So, let me cearly state the problem:
Let $(x_n)$ be a convergent sequence, with: $ x_n > 0 $, $\forall n$, n natural number, and $x_n \to a$, with $a>0$. Then $\ln{x_n} \to \ln{a}$.
Here is my idea for a proof:
Our goal is to proof that there $\forall\epsilon>0$ there is some $n_{\epsilon}$, such that $\forall n \ge n_{\epsilon} $, we have that $|\ln{x_n}-\ln{a}|<\epsilon$.

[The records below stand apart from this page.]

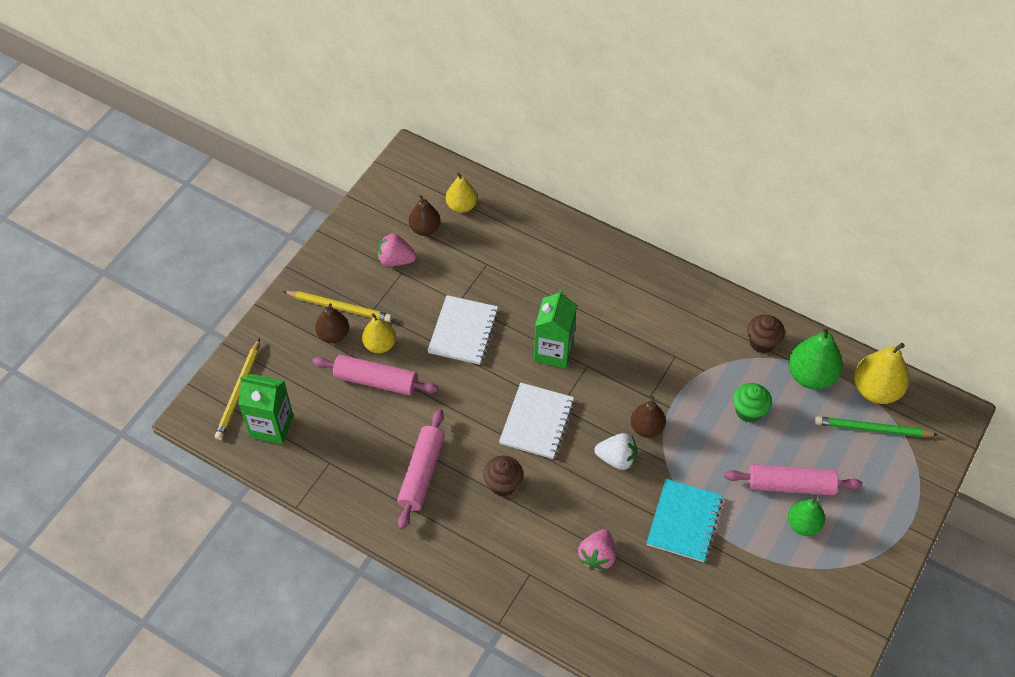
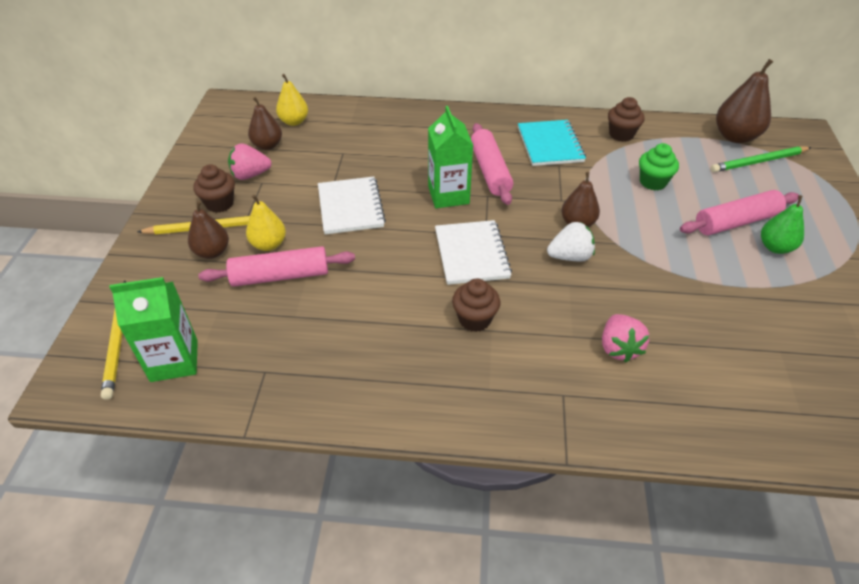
camera: 25 degrees left, 10 degrees down
pink rolling pin [397,409,445,530] -> pink rolling pin moved to [471,123,513,205]
turquoise notebook [647,479,723,562] -> turquoise notebook moved to [518,120,586,166]
green pear [789,326,843,390] -> none
yellow pear [854,343,909,404] -> brown pear [716,59,773,143]
none -> brown cupcake [193,164,235,213]

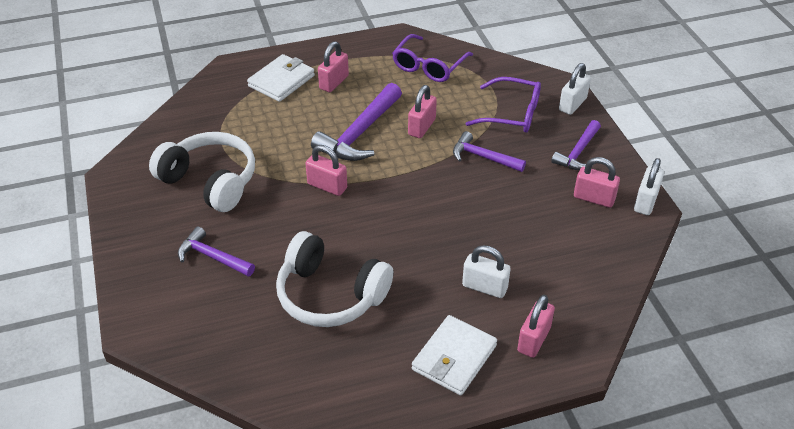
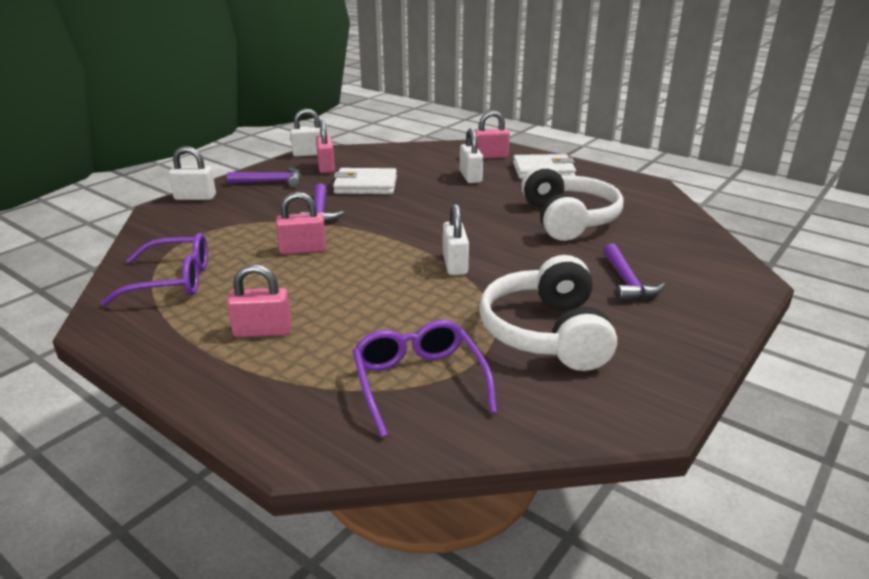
camera: 125 degrees left, 15 degrees down
white wallet [247,54,315,102] -> white wallet moved to [333,168,397,194]
pink padlock [305,145,347,196] -> white padlock [443,204,469,275]
purple hammer [311,83,402,161] -> none
purple glasses [465,77,541,133] -> purple glasses moved to [352,320,497,438]

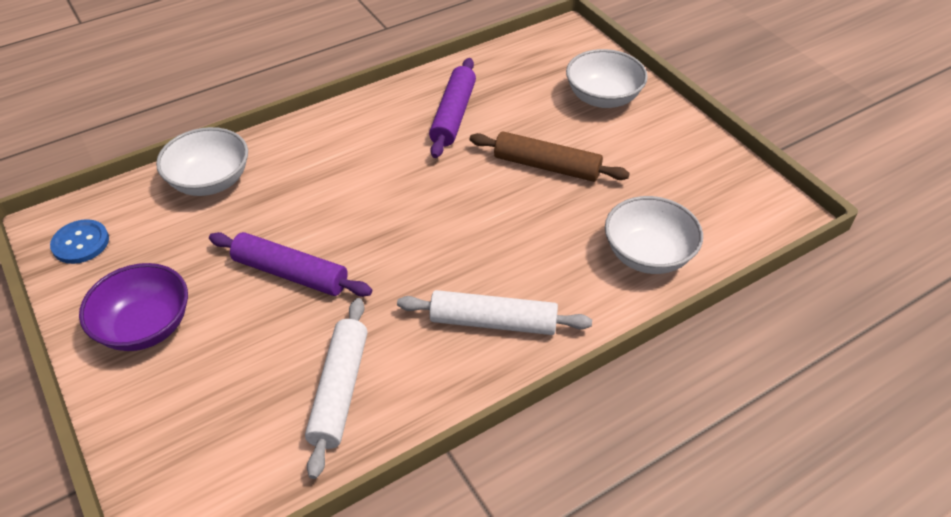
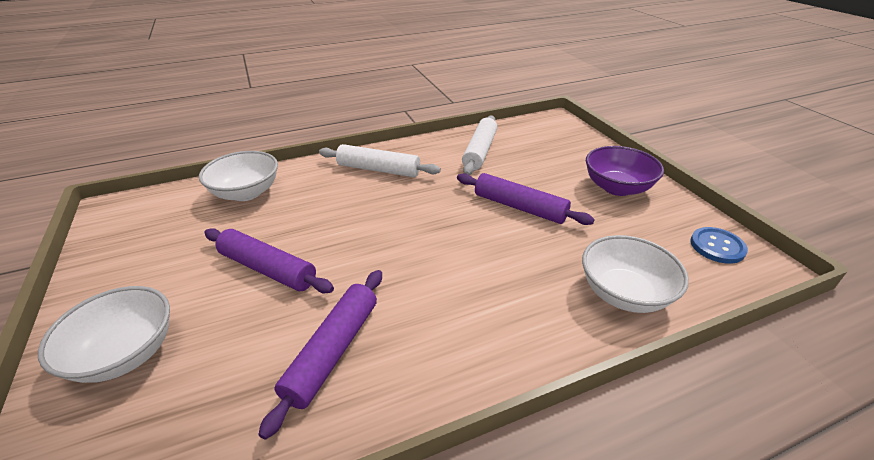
camera: 170 degrees left, 10 degrees down
brown rolling pin [469,131,630,182] -> purple rolling pin [204,228,334,293]

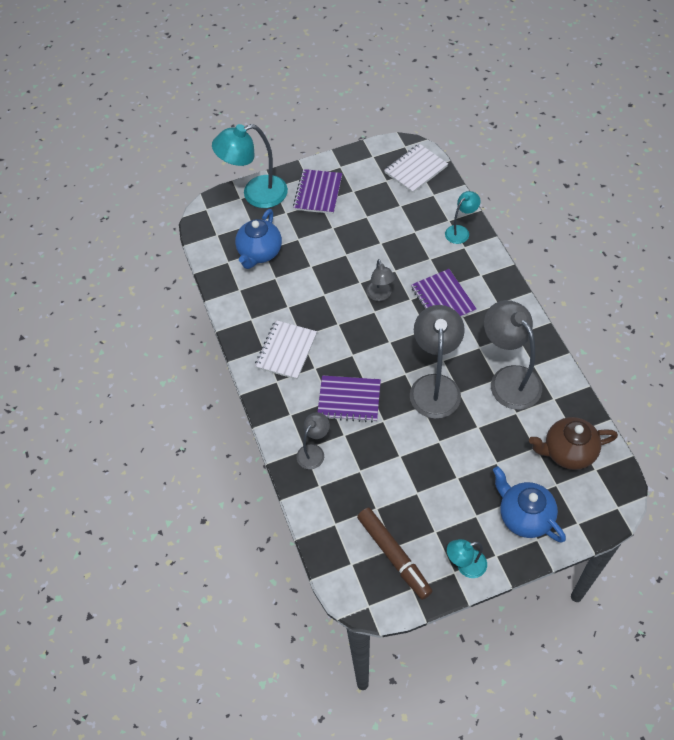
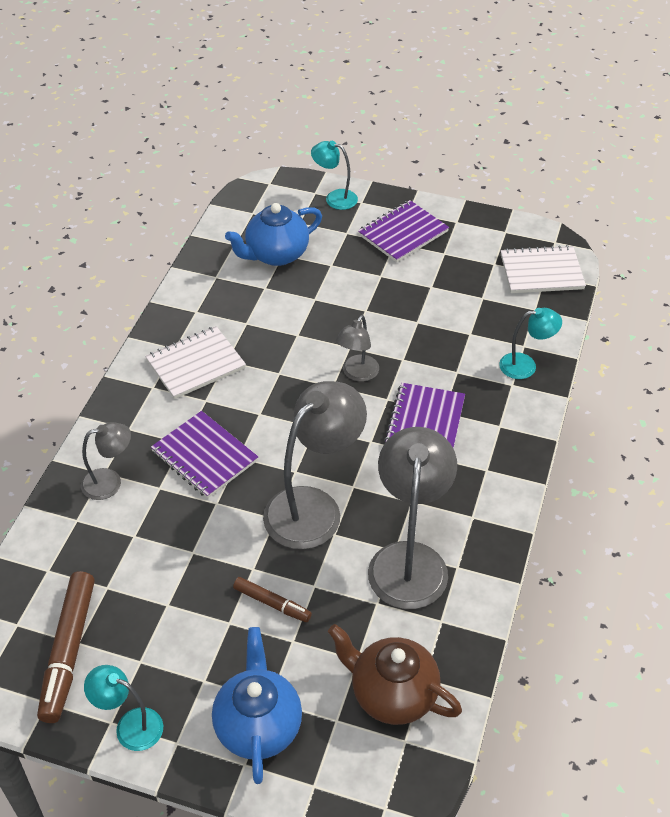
camera: 35 degrees right, 10 degrees down
turquoise lamp [212,124,288,208] -> turquoise lamp [311,141,358,210], size x0.53
none -> brown marker [233,577,312,622]

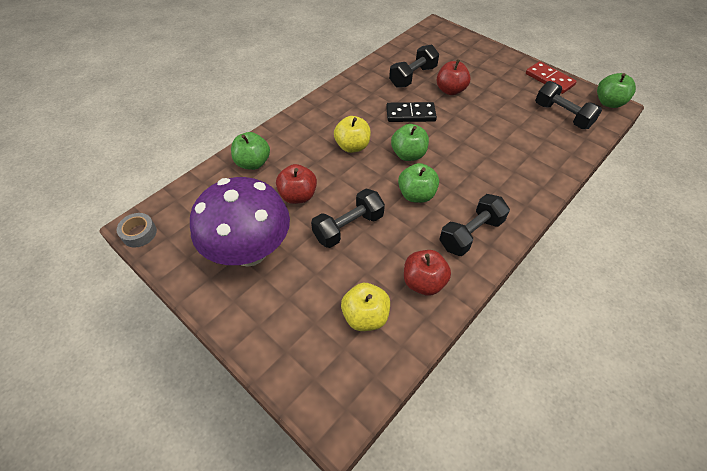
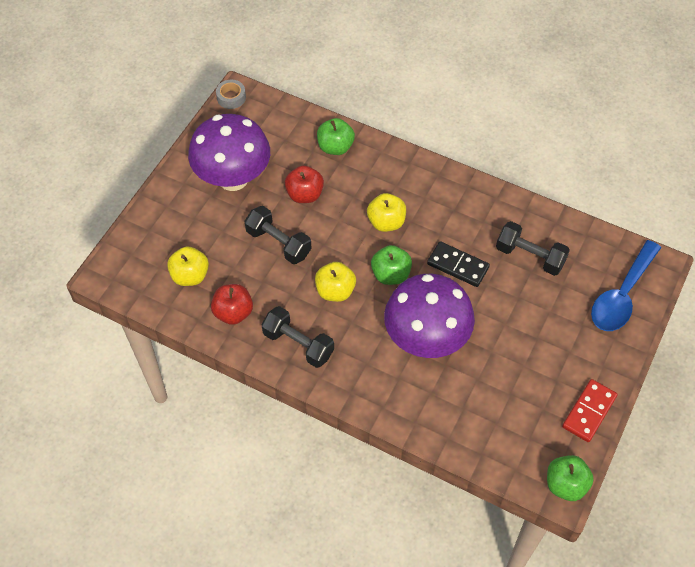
camera: 75 degrees right, 5 degrees up
black domino [386,102,437,122] -> black domino turned 45 degrees counterclockwise [427,241,490,287]
green apple [398,163,439,203] -> yellow apple [315,262,356,302]
red apple [437,59,471,95] -> none
black dumbbell [535,81,602,129] -> none
none -> purple mushroom [384,274,475,358]
none -> blue spoon [591,240,661,331]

So here is what I did. First:
$|\ln{x_n}-\ln{a}| = |\ln{\frac{x_n}{a}}| $
Then, beacause $\ln{x} <x$, $\forall x>0$, it easily follows that $\ |\ln{x}| <x$, $\forall x>0$. Applying this, we have that:
$$|\ln{x_n}-\ln{a}| = |\ln{\frac{x_n}{a}}| < \frac{x_n}{a} = \frac{x_n-a+a}{a}= \frac{x_n-a}{a} +1 $$
Now, we use the basic property of the absolute value: $x_n-a \le |x_n-a|$, that gives us:
$$|\ln{x_n}-\ln{a}| < \frac{x_n-a}{a} +1 \le \frac{|x_n-a|}{a} +1 $$
Now, we use the fact that $ x_n \to a $. So, $\forall\epsilon>0$ there is some $n_{\epsilon}$, such that $\forall n \ge n_{\epsilon} $, we have that $|x_n-a|<\epsilon$. We choose an epsilon that takes the form $a(\epsilon_0-1)$. This choice is possible for any $\epsilon_0$.
Now, we have managed to obtain that:
$$|\ln{x_n}-\ln{a}| < \frac{a(\epsilon_0-1)}{a} +1 = \epsilon_0, \forall n \ge n_{\epsilon} $$
Since $\forall \epsilon_0 > 0$ we can find an $n_{\epsilon}$, such that $\forall n \ge n_{\epsilon}$, the above inequality is staisfied, our claim is proved.
So, can you please tell me if my proof si correct? I've tried to find a proof, only for the limit of sequences! This problem has been on my nerves for s while. Also, probably there is some simpler way to do it, but I couldn't find it.
Yes, it is correct.
In fact the property $$\lim_{n \to \infty} f(x_n) = f(\lim_{n \to \infty} x_n)$$ you proved for $\ln(x)$ is called sequential continuty. It is equivalent to continuity, meaning any function $f$ is continous if and only if this holds for all series $(x)_n$.
So along the way you have shown that $\ln(x)$ is continuous on $(0,\infty)$.